Il y a des banques (relativement beaucoup), dont les inévitables « Western Union » et « Money Gram » qui permettent de transférer de l’argent liquide d’un pays vers un autre. Il y a aussi quelques boutiques. Elle se ressemblent toutes, sont petites, peu achalandées, pas avenantes, … Il n’y a aucun effort « commercial » qui y est fait tel que de la lumière, des promotions, une jolie présentation, … Je n’y ai pas vu de produits que je qualifierai de (pour moi) sympathiques pour le marin qui débarque : fromages, bonnes crèmes desserts, beaux steaks bien épais, …
Le marché est au diapason du reste : petit, pas de vie, pas de produits flamboyants. Ah, qu’il est loin le marché de Papeete avec ses couleurs et ses odeurs, ses beaux poissons, ses belles fleurs et sa musique, …
Car, et c’est à mes yeux le plus triste, il n’y a pas de joie de vivre dans ce pays. Pas de fleur offerte par un homme amoureux d’une jolie femme pour son oreille, pas de musiciens qui font la « manche », pas d’enfants espiègles qui courent dans tous les sens, …
J’ai traversé le marché en diagonale. Nul ne m’a interpellé pour me proposer d’acheter, à « meilleur prix » le plus beau des fruits, ni ne s’est mis en travers de mon chemin avec une « grappe » de poissons tous plus beaux les uns que les autres. Pourtant, les poissons y sont, je les ai vus depuis le bateau.
Nous sommes allés manger le dimanche soir dans l’un des trois ou quatre restaurants pour touristes, installé juste entre les agences locales des deux leaders mondiaux de la location de voiliers. Cadre superbe, nourriture raffinée et bien présentée, … L’hôtesse était jolie, très professionnelle, très avenante. Tiens … Elle nous a dit avoir passé six mois dans une école spécialisée aux Fidji afin d’apprendre tout cela. A ce moment là, je l’ai observée différemment et il me semble bien que chacun de ses actes, dont ses sourires (naturels chez tout commerçant en particulier et chez tout individu en général) était le résultat d’un « formatage » !!!
Pendant le repas, en raison du « mother’s day », il y avait régulièrement un mini spectacle.
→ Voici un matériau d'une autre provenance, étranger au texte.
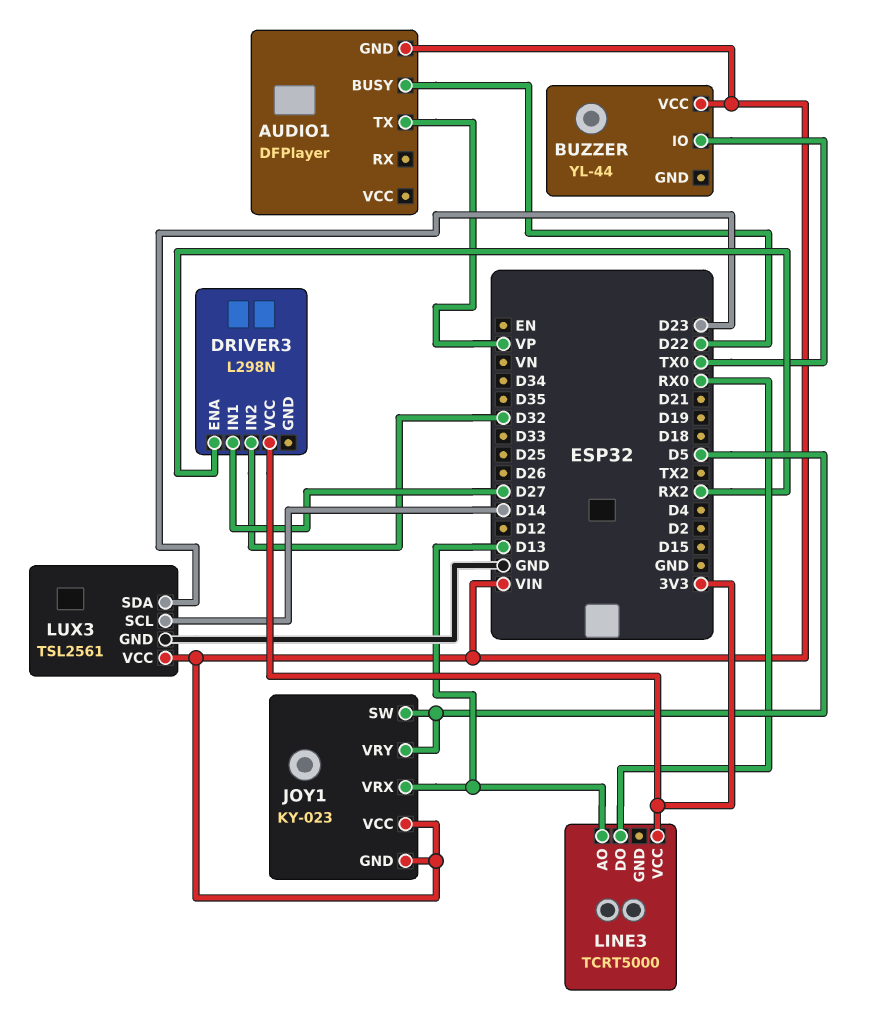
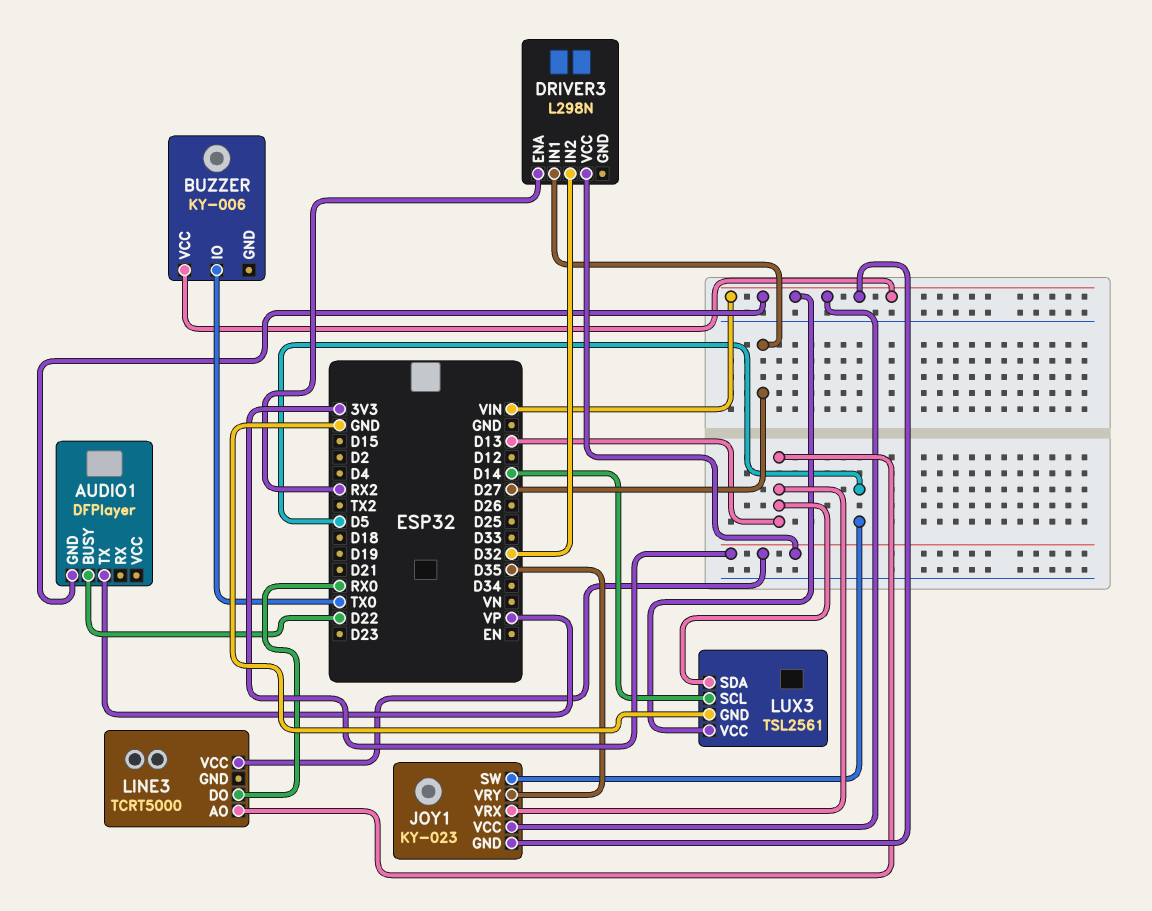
BUZZER: YL-44 -> KY-006
JOY1 pin VRY: D5 -> D35
LUX3 pin SDA: D23 -> D13

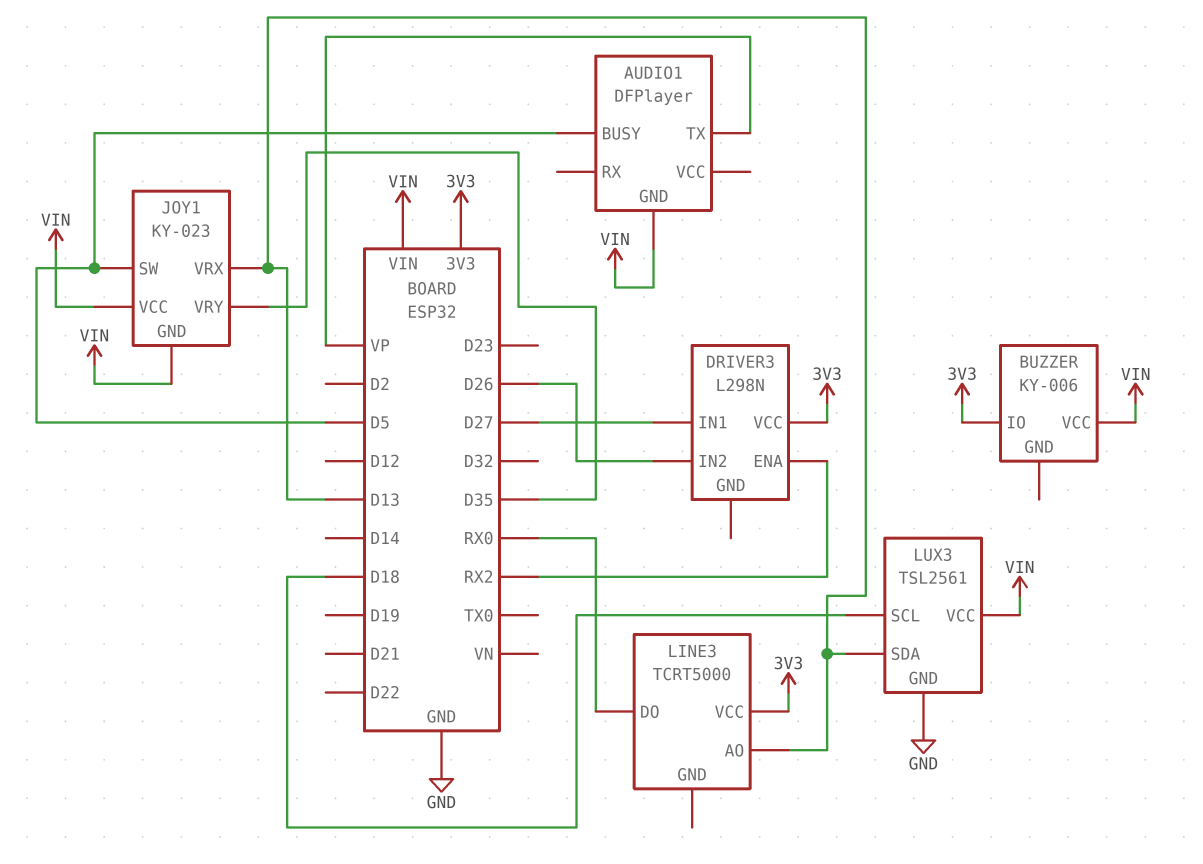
AUDIO1 pin BUSY: D22 -> D5
BUZZER pin IO: TX0 -> 3V3
DRIVER3 pin IN2: D32 -> D26
LUX3 pin SCL: D14 -> D18

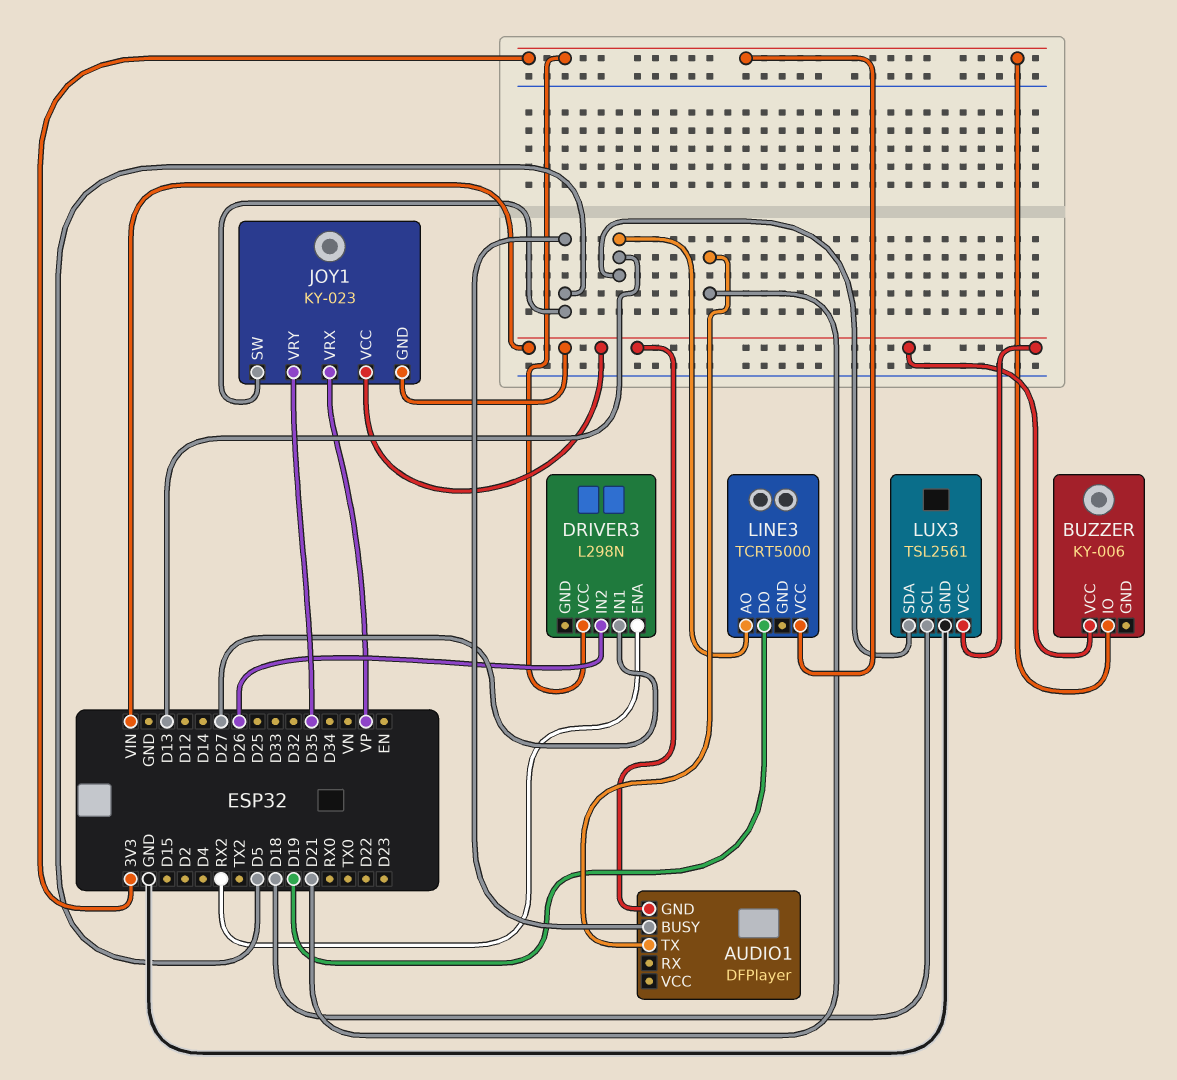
AUDIO1 pin TX: VP -> D21
JOY1 pin VRX: D13 -> VP
LINE3 pin DO: RX0 -> D19

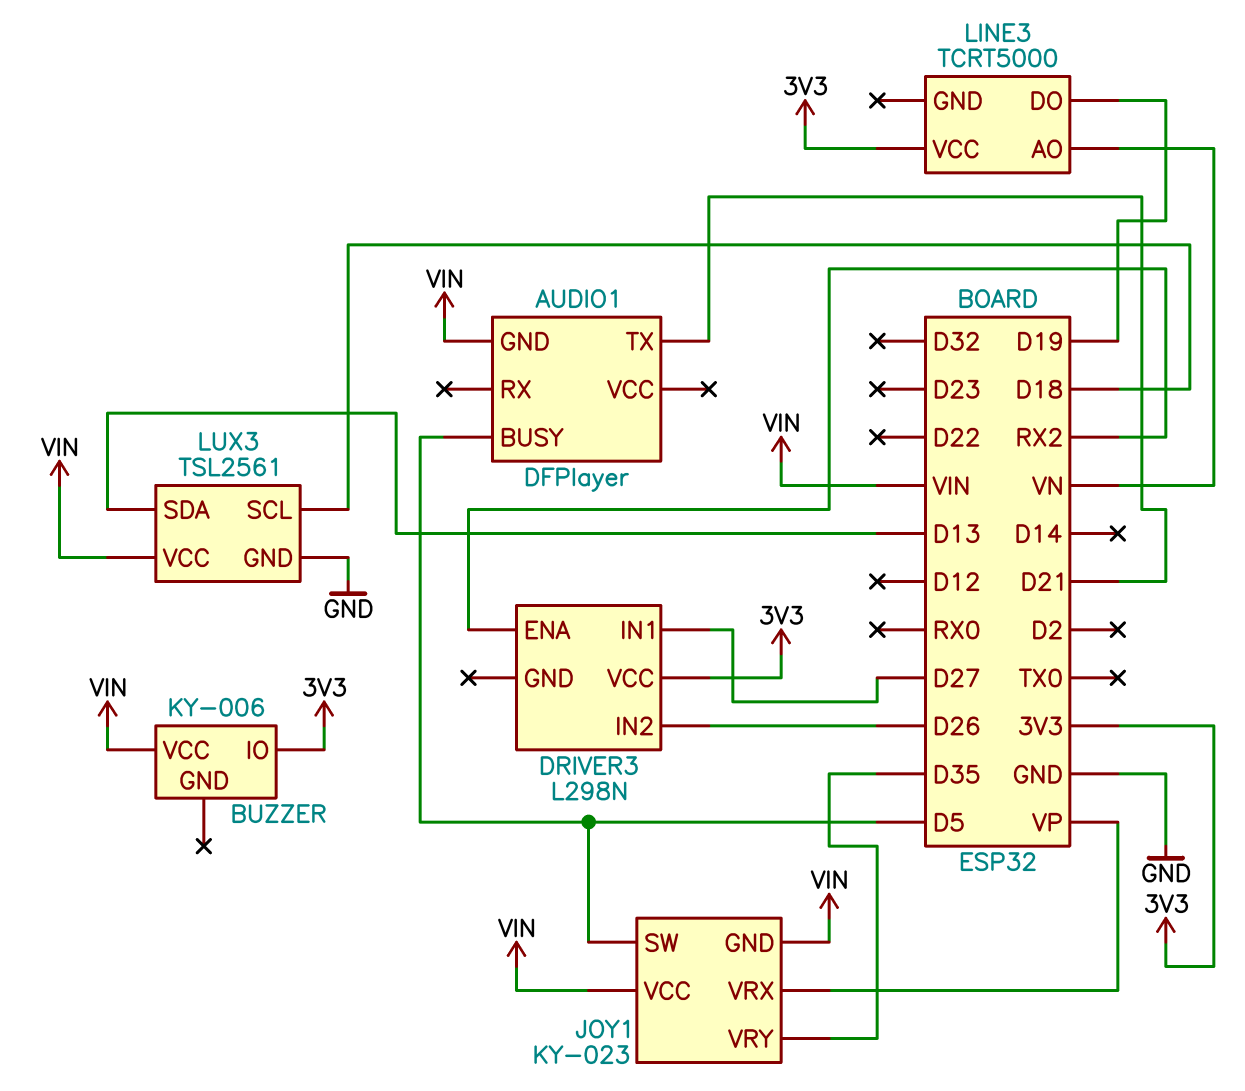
LINE3 pin AO: D13 -> VN

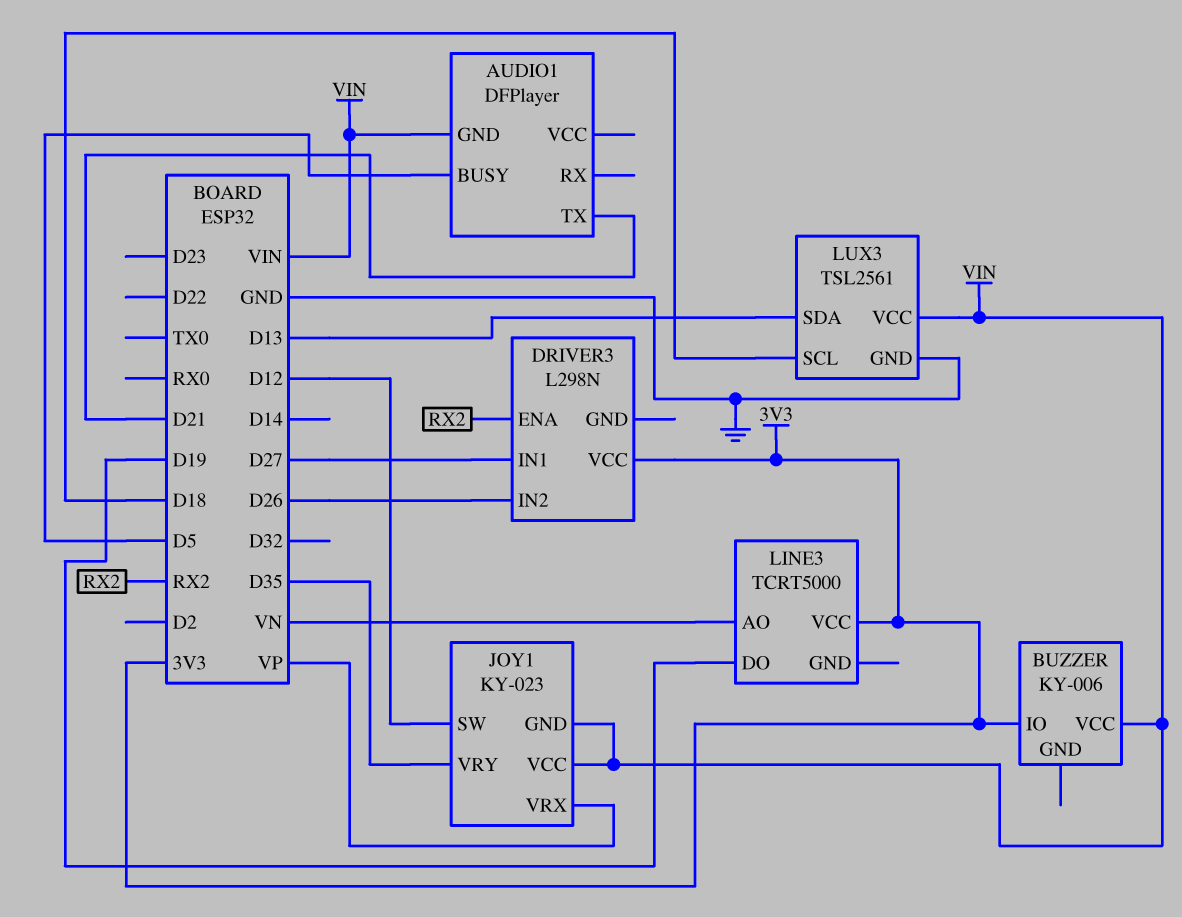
JOY1 pin SW: D5 -> D12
C’était toujours le même : quelques chants en play back avec une sorte de déambulation plus ou moins gracieuse. De tous les « acteurs » (le personnel de l’établissement), pas un seul n’a souri de toute la soirée.
Le matin, nous avions fait le « tour des églises » : catholique, mormons, protestants – réformés. Même dans les maisons de Dieu, un dimanche, je n’ai pas trouvé de joie de vivre.
De quel mal souffrent les Tonga ? Je ne le sais et je ne tourne pas en ce moment autour de la planète pour la soigner, juste pour la découvrir.
« Amis des Tonga », il ne me semble qu’il ne vous reste plus qu’à prier pour qu’il se mette à neiger sur vos collines et qu’un milliardaire fou y construise un remonte pente. Mon copain Philippe sera heureux de venir m’y donner des cours de ski. Trouvez nous deux Solex pétaradant et vous allez voir comme nous allons vous réveiller …
Allez, rendormez vous, ce n’était que de l’humour.